"Die Feindseligkeiten rund um die Ukraine scheinen nachzulassen und Anleger suchen Trost in der Tatsache, dass vorerst keine systemischen Schocks zu erwarten sind", sagte Analystin Susannah Streeter vom Brokerhaus Hargreaves Landsdown. Die hohe Inflation bleibe aber ein Problem. Die große Frage sei, wie lange die Verbraucher noch bereit seien, Geld auszugeben, da deutliche Zinserhöhungen und happige Nachzahlungen bei den Energierechnungen drohten. In den USA war davon im Januar allerdings nichts zu spüren. Der Anstieg der Konsumausgaben fiel mit 3,8 Prozent fast doppelt so hoch aus wie erwartet.

Gleichzeitig richteten Börsianer ihre Aufmerksamkeit auf die Veröffentlichung der Protokolle der jüngsten Fed-Beratungen am Abend (MEZ). Die Notenbank werde darin voraussichtlich weitere Signale für eine rasche Straffung der Geldpolitik senden, sagte Analyst Pierre Veyret vom Brokerhaus ActivTrades. Investoren taxieren derzeit die Wahrscheinlichkeit einer US-Zinserhöhung im März um einen halben Prozentpunkt auf etwa 60 Prozent.

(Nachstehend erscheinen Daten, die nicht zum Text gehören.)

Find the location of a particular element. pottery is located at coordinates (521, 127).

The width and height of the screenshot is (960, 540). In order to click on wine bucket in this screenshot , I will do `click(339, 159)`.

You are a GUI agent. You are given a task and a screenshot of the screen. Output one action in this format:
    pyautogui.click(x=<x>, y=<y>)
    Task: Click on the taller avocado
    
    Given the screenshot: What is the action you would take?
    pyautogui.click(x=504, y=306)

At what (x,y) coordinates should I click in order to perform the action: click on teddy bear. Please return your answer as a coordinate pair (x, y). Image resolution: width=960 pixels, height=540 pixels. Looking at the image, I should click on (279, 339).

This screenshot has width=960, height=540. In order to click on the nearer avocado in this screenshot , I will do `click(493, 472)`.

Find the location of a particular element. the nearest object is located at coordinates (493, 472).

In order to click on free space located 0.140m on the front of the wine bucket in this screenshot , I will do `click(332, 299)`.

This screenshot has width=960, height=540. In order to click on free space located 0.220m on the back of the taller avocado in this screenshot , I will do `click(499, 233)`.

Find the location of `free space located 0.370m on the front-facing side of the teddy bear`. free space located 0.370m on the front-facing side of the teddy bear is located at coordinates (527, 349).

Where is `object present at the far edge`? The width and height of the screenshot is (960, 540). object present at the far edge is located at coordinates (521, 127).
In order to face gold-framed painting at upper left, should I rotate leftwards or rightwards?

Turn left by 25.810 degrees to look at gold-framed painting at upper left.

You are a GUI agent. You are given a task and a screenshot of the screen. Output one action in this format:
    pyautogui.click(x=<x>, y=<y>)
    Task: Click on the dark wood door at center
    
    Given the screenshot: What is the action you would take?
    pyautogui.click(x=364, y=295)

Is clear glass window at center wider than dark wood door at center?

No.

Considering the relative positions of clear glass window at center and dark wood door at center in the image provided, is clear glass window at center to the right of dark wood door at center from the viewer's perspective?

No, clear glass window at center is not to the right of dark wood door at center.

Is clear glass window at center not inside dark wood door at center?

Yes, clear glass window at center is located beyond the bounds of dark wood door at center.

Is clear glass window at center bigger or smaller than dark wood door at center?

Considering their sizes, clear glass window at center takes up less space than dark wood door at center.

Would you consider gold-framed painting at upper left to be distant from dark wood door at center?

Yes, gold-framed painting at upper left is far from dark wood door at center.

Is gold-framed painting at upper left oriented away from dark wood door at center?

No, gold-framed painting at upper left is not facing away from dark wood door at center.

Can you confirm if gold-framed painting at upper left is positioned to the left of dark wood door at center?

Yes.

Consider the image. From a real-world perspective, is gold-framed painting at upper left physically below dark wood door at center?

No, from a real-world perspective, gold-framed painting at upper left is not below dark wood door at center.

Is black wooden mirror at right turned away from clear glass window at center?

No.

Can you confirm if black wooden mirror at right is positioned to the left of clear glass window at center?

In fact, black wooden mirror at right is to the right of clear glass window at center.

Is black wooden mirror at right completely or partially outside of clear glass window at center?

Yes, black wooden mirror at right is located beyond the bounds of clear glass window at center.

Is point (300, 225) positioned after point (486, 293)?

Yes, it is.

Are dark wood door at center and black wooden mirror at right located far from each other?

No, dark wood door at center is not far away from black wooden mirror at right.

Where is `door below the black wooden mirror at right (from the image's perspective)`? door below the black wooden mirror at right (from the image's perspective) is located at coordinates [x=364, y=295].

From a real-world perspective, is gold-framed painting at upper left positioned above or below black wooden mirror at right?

Vor diesem Hintergrund trennten sich erneut Anleger von Staatsanleihen. Dies trieb die Rendite der zehnjährigen Bundestitel zeitweise auf ein Drei-Jahres-Hoch von 0,331 Prozent. Parallel dazu musste der Bund bei der Neuemission derartiger Papiere erstmals seit fast drei Jahren wieder Zinsen zahlen.

ÖLPREIS ZIEHT WIEDER AN


Gleichzeitig nutzten Rohöl-Anleger den jüngsten Preisrutsch zum Einstieg in den Markt. Die Sorte Brent aus der Nordsee verteuerte sich um 1,5 Prozent auf 94,65 Dollar je Barrel (159 Liter). "Das Risiko einer russischen Invasion hat sich zwar etwas verringert", sagte Bjarne Schieldrop, Chef-Anlagestratege für Rohstoffe der Bank SEB. Der Konflikt zwischen Russland und der Ukraine sei aber noch nicht gelöst. Außerdem bleibe das Angebot knapp, so dass der Ölpreis weiter Kurs auf die Marke von 100 Dollar nehme.

Für das Problem des Angebotsengpasses gebe es keine schnelle Lösung, warnte Opec-Präsident Mohammad Barkindo. Einige Exportstaaten könnten ihre Produktion derzeit nicht erhöhen, da sie in den vergangenen Jahren zu wenig in die Förderanlagen investiert hätten.

KLATSCHE FÜR DELIVERY HERO - DEUTSCHE BANK SENKT DEN DAUMEN


Am Aktienmarkt ging die Talfahrt von Delivery Hero weiter, nachdem die Analystin Silvia Cuneo von der Deutschen Bank die Titel des Essenslieferanten auf "Hold" von "Buy" heruntergestuft und das Kursziel auf 80 von 140 Euro gesenkt hatte. Die Wachstumsdynamik lasse nach, während das Unternehmen Verluste mache, kritisierte sie. Daher sei unklar, wie Delivery Hero seine Wandelanleihe refinanzieren werde. Es bestehe das Risiko einer Kapitalerhöhung. Die Papiere der Firma fielen um vier Prozent auf 47,85 Euro.

In Stockholm steuerten die Aktien von Ericsson mit einem Mius von bis zu 14,5 Prozent auf den größten Tagesverlust seit viereinhalb Jahren zu. Dem Telekom-Ausrüster zufolge haben interne Ermittlungen suspekte Zahlungen und Fehlverhalten im Irak zutage gefördert. Ericsson wurde wegen anderer Korruptionsvorwürfe bereits vom US-Justizministerium mit Geldstrafen belegt. Sollte das Ministerium sich die neuen Erkenntnisse genauer ansehen, drohten hohe Geldstrafen, warnte Analyst Mads Rosendal von der Danske Bank.

Unter Verkaufsdruck gerieten auch die Papiere von Schindler, die in Zürich fünf Prozent verloren. Der Aufzug- und Rolltreppen-Hersteller warnte wegen steigenden Rohstoff-Kosten und Material-Engpässen mit einem deutlichen Rückgang der Ertragskraft. Das Unternehmen sei allerdings in seiner Kommunikation konservativ, gaben die Analysten der Credit Suisse zu bedenken. Positiv sei zudem, dass Schindler stärker sparen wolle.